Exercise instructions >> Identify every line in the items below that contains the string "skPoint", and copy each of those lines. Case counts.

Listing >>
***

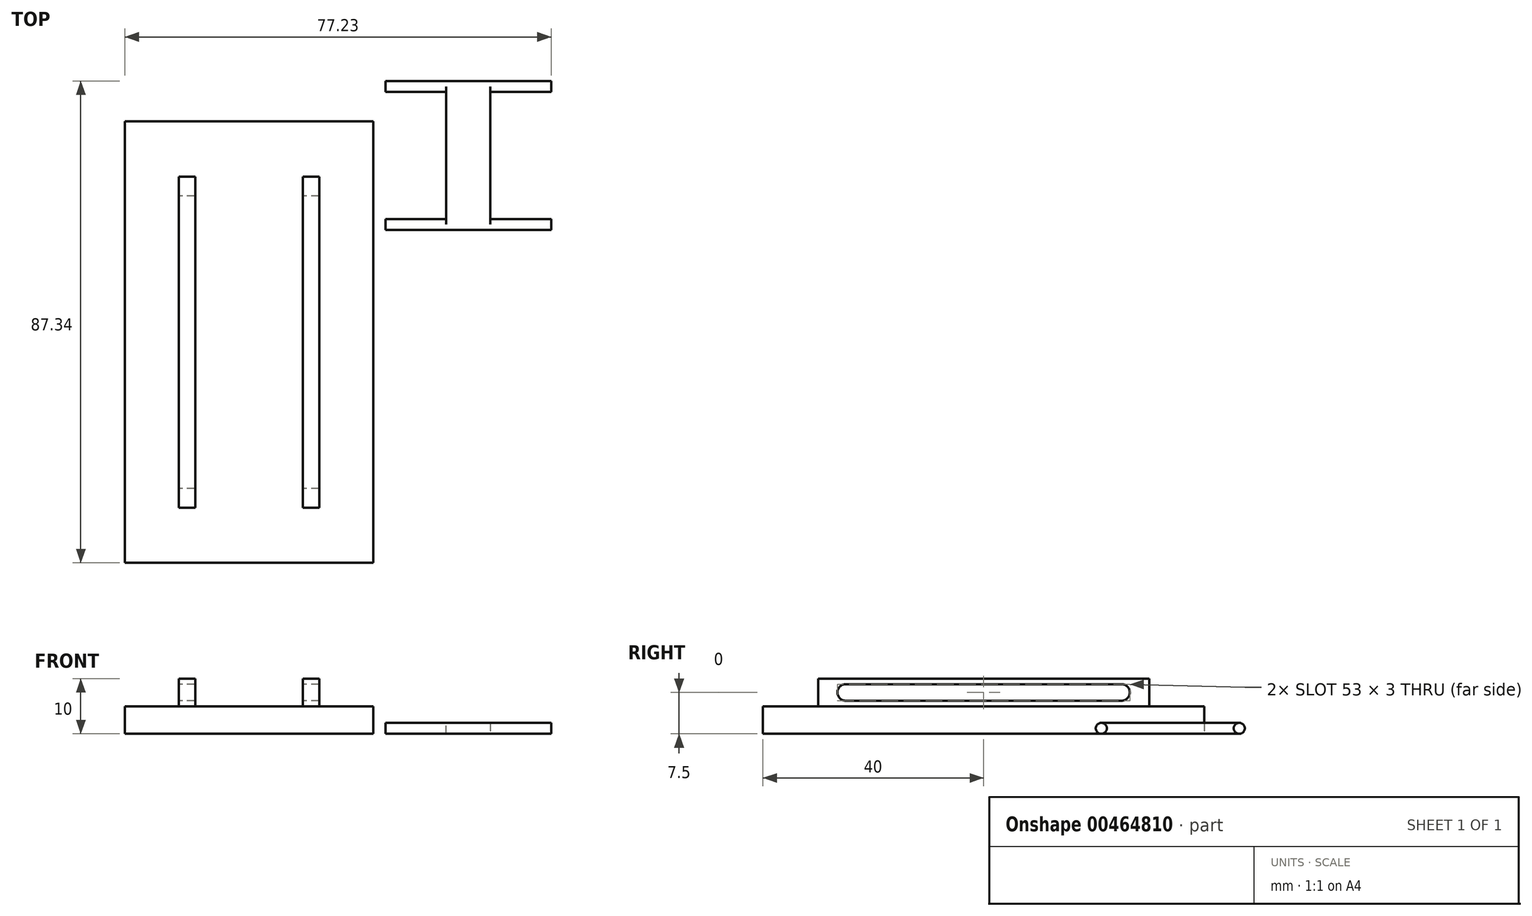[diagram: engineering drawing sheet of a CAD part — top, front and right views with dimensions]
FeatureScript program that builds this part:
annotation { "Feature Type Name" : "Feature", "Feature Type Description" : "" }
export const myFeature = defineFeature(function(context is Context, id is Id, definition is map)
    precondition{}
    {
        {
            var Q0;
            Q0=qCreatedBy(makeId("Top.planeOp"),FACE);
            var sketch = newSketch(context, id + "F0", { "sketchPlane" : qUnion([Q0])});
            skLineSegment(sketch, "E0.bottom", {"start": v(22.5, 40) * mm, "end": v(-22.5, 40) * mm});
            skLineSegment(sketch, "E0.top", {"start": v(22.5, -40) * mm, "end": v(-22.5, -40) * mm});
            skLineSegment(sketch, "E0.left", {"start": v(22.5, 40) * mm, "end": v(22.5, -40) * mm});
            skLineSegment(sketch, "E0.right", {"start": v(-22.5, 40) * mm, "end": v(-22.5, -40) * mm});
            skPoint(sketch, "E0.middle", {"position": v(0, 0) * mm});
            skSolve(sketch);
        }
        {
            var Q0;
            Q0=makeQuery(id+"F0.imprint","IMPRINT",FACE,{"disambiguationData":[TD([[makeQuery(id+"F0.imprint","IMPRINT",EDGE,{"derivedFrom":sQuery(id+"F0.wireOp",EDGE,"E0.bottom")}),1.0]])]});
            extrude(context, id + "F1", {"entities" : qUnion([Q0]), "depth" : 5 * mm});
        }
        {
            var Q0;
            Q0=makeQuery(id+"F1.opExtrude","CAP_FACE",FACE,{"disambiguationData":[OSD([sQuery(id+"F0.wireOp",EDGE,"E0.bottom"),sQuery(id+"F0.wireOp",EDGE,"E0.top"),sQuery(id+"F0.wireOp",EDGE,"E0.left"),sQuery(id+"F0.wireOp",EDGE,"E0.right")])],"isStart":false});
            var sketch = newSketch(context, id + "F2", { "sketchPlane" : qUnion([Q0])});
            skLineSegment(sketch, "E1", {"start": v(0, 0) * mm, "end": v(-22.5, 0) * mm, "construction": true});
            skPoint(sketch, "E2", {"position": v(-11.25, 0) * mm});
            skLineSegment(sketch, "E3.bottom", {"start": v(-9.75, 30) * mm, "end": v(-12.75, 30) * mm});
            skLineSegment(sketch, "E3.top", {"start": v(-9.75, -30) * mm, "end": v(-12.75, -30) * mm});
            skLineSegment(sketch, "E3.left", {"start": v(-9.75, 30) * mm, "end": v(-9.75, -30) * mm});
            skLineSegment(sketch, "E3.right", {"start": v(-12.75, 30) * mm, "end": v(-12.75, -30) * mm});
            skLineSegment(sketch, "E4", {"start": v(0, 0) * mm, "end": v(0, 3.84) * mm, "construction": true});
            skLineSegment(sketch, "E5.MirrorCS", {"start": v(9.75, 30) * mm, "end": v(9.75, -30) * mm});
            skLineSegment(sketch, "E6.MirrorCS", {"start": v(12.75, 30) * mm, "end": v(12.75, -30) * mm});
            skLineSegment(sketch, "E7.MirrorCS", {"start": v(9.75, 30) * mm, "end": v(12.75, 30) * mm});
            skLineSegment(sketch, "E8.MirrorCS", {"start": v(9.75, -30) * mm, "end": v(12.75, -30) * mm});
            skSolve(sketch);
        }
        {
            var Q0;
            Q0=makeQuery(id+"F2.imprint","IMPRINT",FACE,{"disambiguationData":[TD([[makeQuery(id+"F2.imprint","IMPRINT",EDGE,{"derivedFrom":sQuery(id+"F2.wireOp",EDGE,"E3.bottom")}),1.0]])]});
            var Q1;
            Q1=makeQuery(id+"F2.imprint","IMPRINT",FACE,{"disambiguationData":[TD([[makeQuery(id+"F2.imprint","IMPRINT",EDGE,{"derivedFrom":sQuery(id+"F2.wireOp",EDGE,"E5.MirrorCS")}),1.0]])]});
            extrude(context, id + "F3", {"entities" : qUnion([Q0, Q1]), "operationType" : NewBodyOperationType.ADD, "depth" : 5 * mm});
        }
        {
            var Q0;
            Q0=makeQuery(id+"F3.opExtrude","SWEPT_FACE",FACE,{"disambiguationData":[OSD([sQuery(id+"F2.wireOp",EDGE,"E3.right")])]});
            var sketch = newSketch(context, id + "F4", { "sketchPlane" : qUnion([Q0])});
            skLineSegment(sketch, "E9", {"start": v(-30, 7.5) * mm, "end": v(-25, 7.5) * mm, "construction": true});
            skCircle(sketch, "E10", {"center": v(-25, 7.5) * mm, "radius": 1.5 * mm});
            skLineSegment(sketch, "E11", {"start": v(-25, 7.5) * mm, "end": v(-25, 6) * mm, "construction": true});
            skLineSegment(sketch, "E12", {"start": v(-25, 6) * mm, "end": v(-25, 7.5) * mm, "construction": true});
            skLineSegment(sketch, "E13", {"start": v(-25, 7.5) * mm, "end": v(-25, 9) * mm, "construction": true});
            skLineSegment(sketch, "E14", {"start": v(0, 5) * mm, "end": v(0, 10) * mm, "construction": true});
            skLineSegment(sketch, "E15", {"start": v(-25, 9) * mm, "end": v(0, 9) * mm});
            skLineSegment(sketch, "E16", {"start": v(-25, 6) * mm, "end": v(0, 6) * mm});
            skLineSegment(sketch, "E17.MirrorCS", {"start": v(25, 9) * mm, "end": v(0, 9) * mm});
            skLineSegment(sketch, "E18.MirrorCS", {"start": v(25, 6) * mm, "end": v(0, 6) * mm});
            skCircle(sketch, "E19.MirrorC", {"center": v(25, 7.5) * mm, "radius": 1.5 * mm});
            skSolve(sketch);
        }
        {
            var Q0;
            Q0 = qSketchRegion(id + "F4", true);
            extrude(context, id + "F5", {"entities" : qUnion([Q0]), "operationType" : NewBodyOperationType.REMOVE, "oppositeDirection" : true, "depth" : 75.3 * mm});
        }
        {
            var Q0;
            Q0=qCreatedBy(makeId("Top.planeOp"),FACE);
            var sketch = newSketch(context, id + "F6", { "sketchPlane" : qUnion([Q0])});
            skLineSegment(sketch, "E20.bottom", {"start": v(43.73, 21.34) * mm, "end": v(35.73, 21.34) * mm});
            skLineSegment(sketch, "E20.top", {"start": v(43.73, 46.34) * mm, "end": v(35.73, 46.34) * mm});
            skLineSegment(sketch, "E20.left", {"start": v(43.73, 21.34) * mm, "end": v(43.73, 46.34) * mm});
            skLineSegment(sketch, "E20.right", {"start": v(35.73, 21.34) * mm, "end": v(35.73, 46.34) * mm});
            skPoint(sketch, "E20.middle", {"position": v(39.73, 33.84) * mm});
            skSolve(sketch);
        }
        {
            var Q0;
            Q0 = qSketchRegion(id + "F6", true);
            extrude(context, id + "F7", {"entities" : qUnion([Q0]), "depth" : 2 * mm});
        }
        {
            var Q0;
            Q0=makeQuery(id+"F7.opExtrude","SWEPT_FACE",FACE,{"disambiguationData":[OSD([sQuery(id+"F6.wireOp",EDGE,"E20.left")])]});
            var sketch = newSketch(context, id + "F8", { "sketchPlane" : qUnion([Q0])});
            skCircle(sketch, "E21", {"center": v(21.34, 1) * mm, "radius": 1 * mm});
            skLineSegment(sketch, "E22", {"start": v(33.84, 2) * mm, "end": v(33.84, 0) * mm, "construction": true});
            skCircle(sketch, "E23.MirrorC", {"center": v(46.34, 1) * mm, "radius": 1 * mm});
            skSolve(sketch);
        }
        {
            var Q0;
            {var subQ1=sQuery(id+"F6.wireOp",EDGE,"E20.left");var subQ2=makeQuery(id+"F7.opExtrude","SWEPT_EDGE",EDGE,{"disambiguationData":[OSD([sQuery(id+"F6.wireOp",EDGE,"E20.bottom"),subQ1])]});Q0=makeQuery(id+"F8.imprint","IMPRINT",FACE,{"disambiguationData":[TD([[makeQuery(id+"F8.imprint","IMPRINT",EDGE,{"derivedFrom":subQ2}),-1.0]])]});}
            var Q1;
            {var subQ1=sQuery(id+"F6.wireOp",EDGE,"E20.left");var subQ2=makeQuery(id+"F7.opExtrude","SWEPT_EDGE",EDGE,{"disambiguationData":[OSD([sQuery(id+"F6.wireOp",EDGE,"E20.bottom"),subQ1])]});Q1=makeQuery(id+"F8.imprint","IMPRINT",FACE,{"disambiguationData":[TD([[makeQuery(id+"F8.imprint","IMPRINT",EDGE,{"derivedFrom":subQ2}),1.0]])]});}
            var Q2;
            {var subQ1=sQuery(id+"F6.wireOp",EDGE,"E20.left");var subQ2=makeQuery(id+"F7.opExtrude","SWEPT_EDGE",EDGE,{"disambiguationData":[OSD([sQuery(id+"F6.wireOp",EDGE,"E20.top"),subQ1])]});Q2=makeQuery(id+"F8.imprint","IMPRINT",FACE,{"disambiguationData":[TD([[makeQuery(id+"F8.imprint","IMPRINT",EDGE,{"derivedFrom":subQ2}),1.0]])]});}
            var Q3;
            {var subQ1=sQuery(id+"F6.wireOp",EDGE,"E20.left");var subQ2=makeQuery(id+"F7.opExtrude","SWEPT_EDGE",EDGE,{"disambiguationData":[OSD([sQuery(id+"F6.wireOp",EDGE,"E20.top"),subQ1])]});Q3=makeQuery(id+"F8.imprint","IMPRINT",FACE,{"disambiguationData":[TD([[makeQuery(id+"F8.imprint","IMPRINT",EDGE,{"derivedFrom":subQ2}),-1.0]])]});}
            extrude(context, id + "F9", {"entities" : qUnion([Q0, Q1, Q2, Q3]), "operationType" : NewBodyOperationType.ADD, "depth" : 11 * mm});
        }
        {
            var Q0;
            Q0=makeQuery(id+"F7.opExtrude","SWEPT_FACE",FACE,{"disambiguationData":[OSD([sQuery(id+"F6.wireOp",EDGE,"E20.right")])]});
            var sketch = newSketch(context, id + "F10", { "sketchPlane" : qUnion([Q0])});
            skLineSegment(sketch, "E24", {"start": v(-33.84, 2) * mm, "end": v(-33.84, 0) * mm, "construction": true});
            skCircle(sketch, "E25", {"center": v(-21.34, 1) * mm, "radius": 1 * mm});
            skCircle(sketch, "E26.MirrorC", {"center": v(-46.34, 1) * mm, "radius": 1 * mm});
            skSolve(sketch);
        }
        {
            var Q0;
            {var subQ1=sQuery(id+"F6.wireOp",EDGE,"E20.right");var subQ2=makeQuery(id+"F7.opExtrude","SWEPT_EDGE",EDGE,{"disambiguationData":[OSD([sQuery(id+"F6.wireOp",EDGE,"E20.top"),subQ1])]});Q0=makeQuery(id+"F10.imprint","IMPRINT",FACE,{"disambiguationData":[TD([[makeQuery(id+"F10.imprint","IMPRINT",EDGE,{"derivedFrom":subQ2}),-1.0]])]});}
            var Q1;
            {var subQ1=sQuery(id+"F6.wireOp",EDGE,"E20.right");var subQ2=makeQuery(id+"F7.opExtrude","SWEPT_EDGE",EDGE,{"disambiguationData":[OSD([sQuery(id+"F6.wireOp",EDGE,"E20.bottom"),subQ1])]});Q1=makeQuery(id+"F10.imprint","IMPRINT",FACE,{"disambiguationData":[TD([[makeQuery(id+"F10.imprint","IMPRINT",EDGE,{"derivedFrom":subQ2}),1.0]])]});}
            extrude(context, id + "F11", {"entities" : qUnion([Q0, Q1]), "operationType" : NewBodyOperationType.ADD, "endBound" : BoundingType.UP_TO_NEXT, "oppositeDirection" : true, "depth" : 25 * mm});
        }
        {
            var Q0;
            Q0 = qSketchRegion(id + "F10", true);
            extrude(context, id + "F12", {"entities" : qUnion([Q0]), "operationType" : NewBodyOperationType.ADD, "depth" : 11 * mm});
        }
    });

***

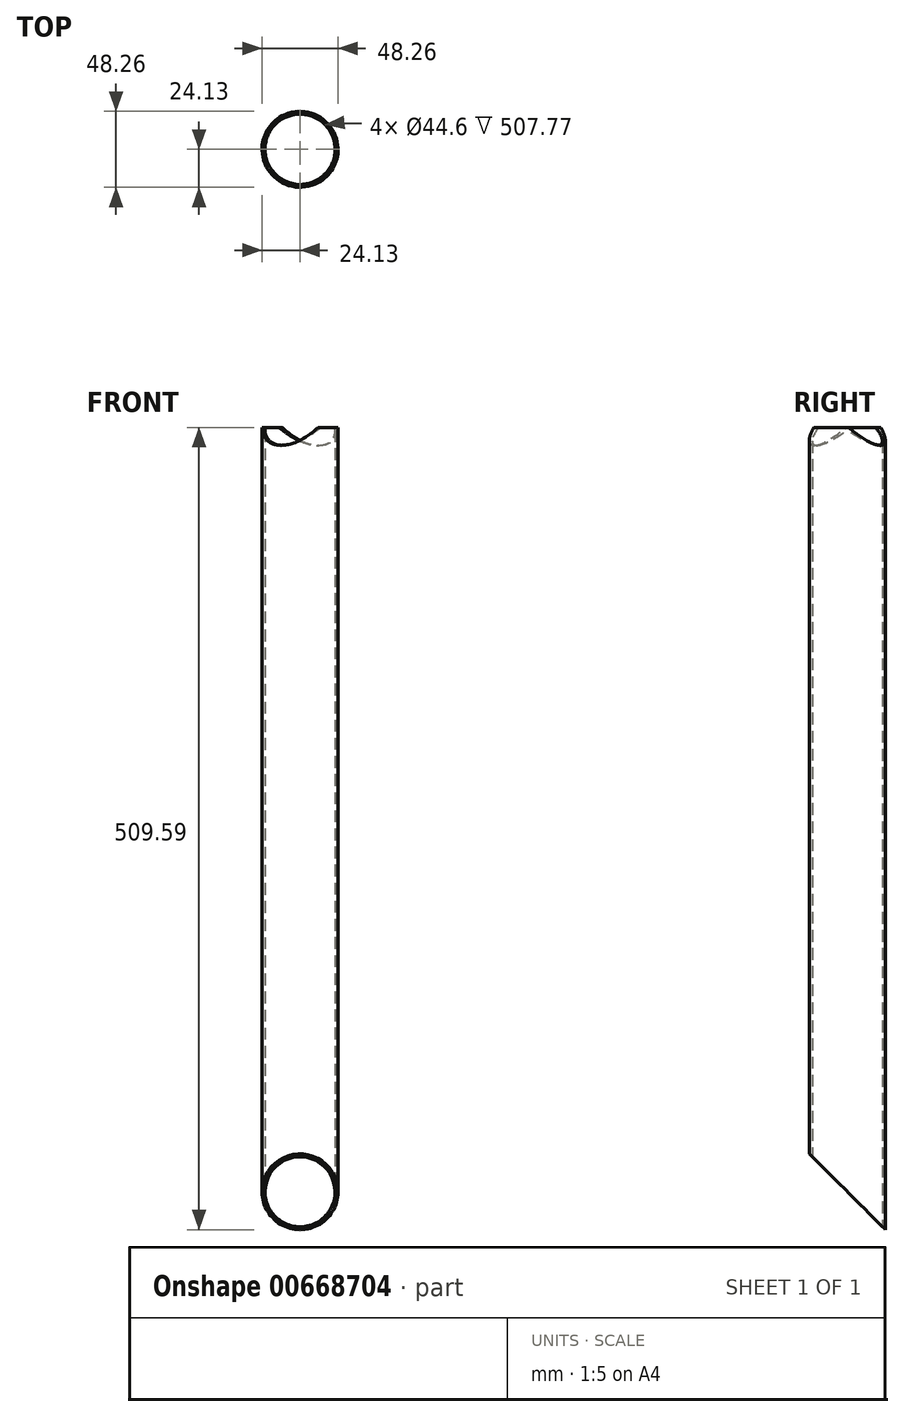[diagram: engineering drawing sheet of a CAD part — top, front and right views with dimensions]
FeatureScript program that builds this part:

***

Response >>
            skPoint(sketch, "E0.middle", {"position": v(0, 0) * mm});
            skPoint(sketch, "E2", {"position": v(-11.25, 0) * mm});
            skPoint(sketch, "E20.middle", {"position": v(39.73, 33.84) * mm});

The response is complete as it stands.